Resistant strains of malaria may have originated in the Vietnam War because of the widespread and consistent use of medicines by soldiers to prevent malaria. When the parasite learned resistance to those drugs, it learned how to resist the poisons we humans took to kill it. Thus, multidrug resistant malaria was born.

Artemisinin, the Chinese herbal medicine now a mainstream malaria drug, is often refined as a home remedy by soaking the artemisia plant in gasoline. Researchers want to experiment with wild colors on nets to distinguish between nets that are given away and the nets that are for purchase in the marketplace. The different colored nets would be easier to spot as they 'leak' into the marketplace.

In 1900 Malaria was a major cause of childhood mortality in the US.

The Battle of New Orleans during the War of 1812 was delayed because
soldiers on both sides were so sick with malaria.

Mussolini did more than make the trains run on time, he drained the
swamps between Rome and the sea, reducing malaria dramatically.
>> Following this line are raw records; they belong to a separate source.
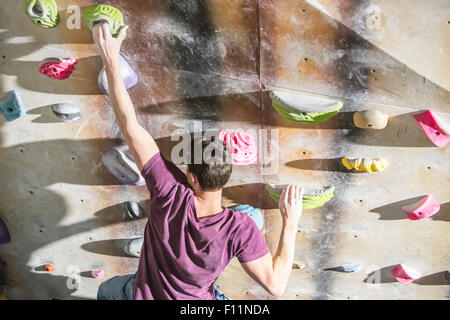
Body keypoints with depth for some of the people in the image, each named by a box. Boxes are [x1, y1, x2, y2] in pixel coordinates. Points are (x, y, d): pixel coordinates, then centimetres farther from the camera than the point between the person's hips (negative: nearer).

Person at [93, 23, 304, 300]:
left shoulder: (170, 193, -37)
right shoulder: (239, 228, -36)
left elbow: (130, 127, -35)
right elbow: (276, 285, -29)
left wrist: (111, 61, -30)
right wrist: (290, 223, -25)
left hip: (144, 293, 1)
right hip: (197, 297, 0)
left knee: (106, 291, 34)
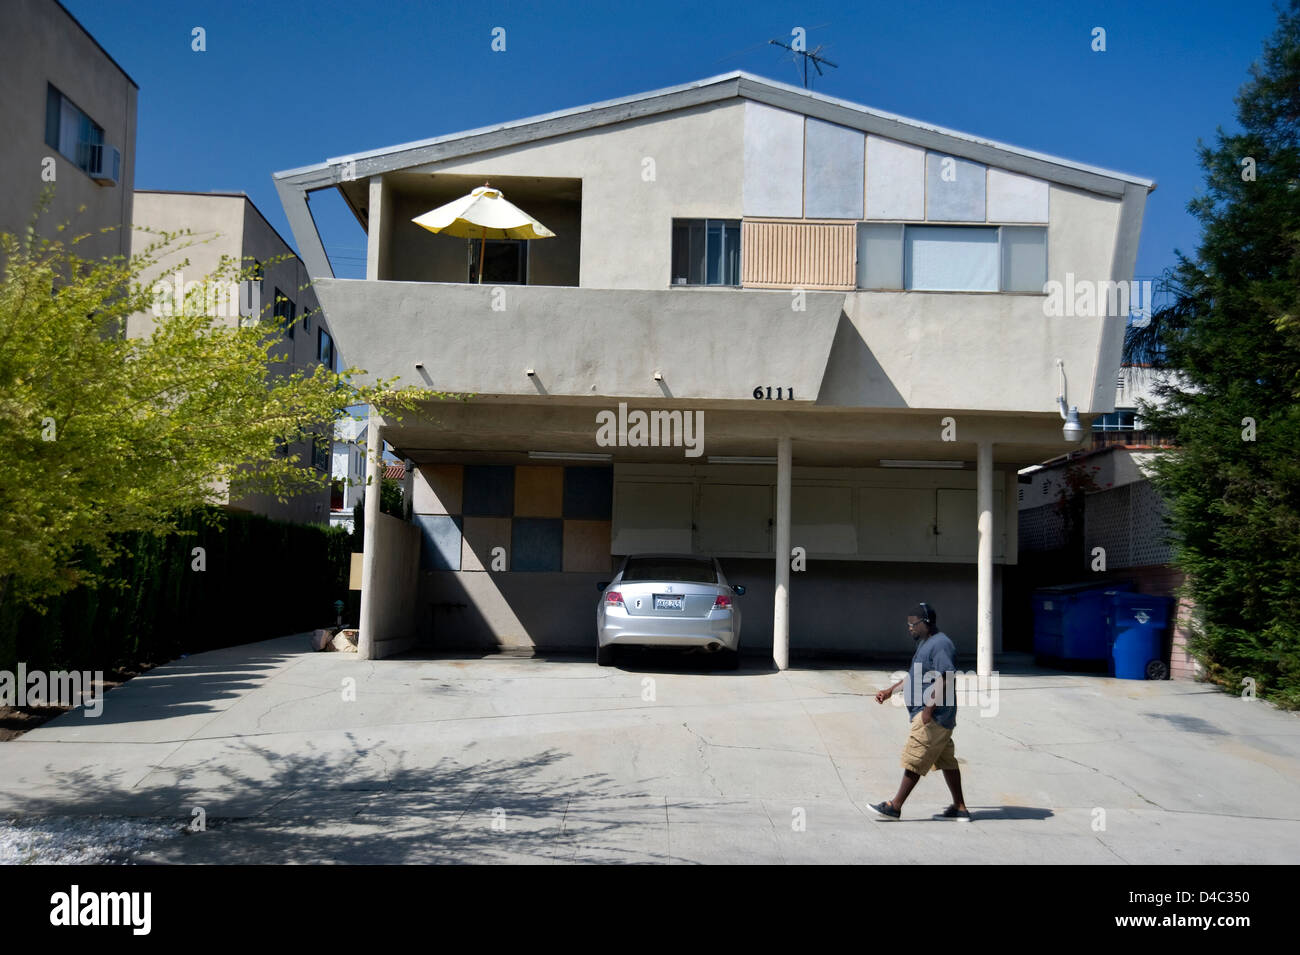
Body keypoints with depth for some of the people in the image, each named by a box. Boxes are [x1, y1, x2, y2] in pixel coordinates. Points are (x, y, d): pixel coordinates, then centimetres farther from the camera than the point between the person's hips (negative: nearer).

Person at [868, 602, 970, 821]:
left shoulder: (940, 644, -16)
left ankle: (895, 806, -1)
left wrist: (929, 708, -24)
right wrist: (890, 691, 23)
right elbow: (914, 675, 27)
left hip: (933, 716, -11)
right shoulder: (926, 643, 18)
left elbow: (946, 679, -24)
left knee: (914, 760, -6)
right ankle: (959, 808, 17)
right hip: (937, 718, 11)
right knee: (947, 761, 12)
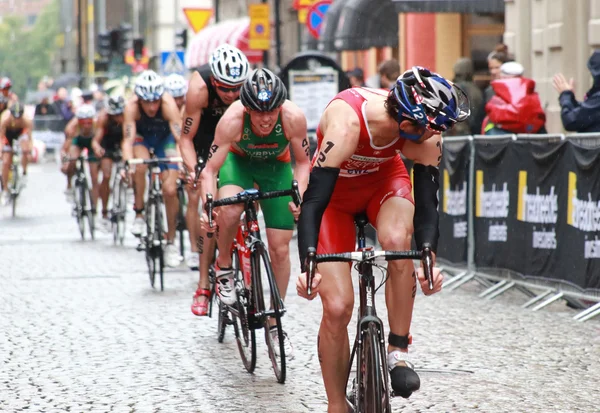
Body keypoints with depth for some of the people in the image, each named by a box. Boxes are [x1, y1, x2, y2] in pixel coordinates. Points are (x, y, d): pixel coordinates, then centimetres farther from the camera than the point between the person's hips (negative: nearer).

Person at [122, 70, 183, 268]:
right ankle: (139, 213, -13)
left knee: (170, 190, -12)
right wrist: (127, 164, -55)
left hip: (164, 138, 0)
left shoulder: (168, 105, -36)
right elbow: (128, 140, -37)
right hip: (142, 137, 0)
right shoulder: (132, 107, -33)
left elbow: (181, 137, -43)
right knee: (140, 166, -33)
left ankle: (171, 242, 4)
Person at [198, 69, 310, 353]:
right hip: (239, 161, -1)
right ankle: (223, 267, -6)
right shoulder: (232, 119, -35)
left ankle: (275, 323, 14)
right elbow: (210, 170, -30)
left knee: (280, 249, -2)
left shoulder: (293, 117, -33)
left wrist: (299, 196, -32)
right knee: (229, 209, -35)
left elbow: (303, 162, -16)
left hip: (277, 167, 1)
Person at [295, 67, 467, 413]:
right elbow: (314, 201, -40)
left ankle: (399, 352, -18)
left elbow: (427, 201, -23)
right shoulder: (345, 124, -41)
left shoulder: (427, 135, -29)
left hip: (386, 180, 2)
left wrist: (429, 259, -39)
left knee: (397, 239, -34)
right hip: (334, 191, -2)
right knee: (337, 307, -11)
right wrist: (308, 267, -50)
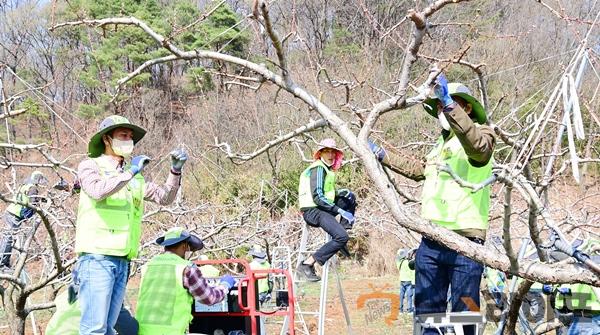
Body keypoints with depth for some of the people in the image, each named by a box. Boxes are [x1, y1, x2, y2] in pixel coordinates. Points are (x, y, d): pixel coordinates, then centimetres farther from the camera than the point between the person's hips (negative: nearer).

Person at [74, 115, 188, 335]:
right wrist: (129, 172, -14)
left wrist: (175, 171, 6)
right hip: (97, 256, -7)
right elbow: (98, 191, -17)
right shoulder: (90, 166, 4)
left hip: (122, 261, 7)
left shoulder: (135, 178, 23)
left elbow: (164, 197, 21)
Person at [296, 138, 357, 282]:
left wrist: (341, 192, 7)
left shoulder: (326, 169, 18)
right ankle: (307, 264, -26)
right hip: (314, 211, -10)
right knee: (342, 237, -25)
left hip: (321, 209, 10)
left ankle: (339, 239, 14)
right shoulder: (318, 169, -13)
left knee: (349, 197, 25)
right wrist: (341, 211, -23)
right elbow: (317, 197, -22)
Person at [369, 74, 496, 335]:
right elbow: (418, 168, 44)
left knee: (463, 313, -5)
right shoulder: (442, 142, 26)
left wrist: (449, 103, -35)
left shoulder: (482, 133, 0)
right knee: (427, 309, 8)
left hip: (465, 240, -8)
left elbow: (477, 144, -26)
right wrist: (381, 154, 44)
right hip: (431, 240, 8)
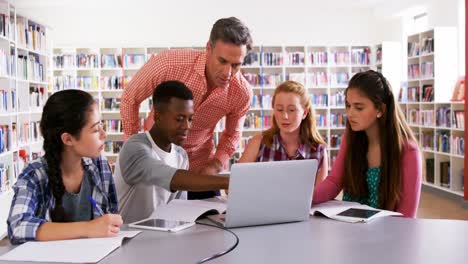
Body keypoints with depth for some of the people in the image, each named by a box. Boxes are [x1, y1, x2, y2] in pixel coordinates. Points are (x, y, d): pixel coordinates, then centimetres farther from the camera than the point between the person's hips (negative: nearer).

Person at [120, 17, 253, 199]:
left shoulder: (242, 93, -19)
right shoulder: (169, 63, -28)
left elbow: (232, 135, 2)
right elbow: (130, 99, -10)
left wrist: (215, 166, -13)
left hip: (200, 167, 2)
Greece, Spain and the rest of the Mediterranean coast became much more popular a tourist destination after Malaria was eliminated in the 1960's.

Archaeological evidence confirms that Malaria played a significant role in the downfall of both the Roman and Greek civilizations.
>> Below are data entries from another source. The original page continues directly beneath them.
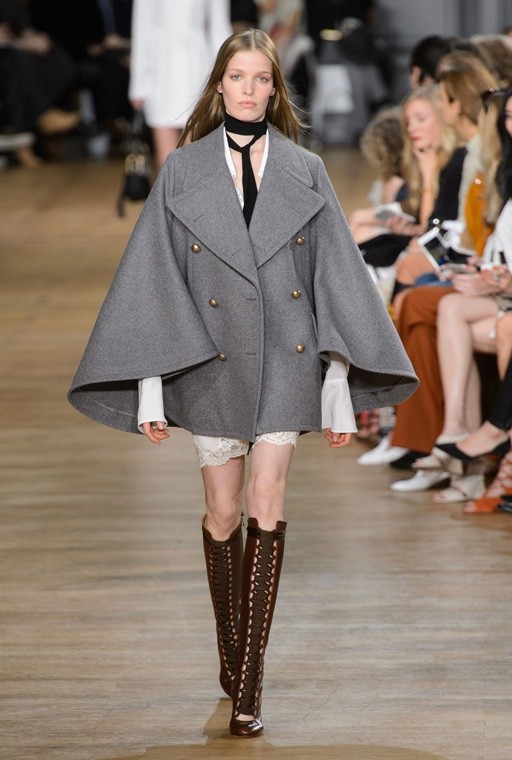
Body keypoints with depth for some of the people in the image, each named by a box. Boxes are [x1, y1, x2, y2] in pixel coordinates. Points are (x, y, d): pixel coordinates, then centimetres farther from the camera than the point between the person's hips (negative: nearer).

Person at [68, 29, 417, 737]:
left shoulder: (305, 173, 4)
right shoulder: (182, 172, 2)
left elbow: (337, 279, 4)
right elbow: (152, 280, 2)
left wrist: (342, 391, 1)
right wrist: (151, 389, -3)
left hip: (285, 359, 0)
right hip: (211, 360, 0)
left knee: (266, 509, -7)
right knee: (223, 515, 7)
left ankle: (248, 680, -5)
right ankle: (232, 653, 24)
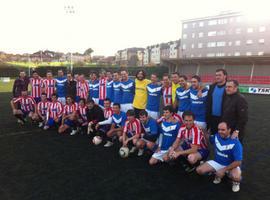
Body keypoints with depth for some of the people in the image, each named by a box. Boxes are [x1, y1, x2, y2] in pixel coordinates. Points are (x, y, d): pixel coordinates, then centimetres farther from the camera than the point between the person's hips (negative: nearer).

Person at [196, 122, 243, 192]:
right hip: (217, 162, 4)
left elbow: (238, 162, -22)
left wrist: (223, 170, -25)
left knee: (236, 177, -38)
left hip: (231, 165, -4)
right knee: (199, 170, -14)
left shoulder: (235, 143, -23)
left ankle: (236, 182, 3)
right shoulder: (216, 136, -9)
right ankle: (218, 174, 15)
Alexander the Great was long thought to have died from malaria. Reports of crows dying all around Baghdad at the time were seen as ill omens suggest reinterpretion. Is Alexander's death attributable to an outbreak of West Nile Virus?

The Tennessee Valley Authority Project was conceived in large part to control malaria. Malaria was not cleared from the South until the 1950's.

Washington, DC was riddled with malaria. Until well into the 20th
century those who could afford to leave Washington, DC in the summers did so, as much to avoid malaria as the heat.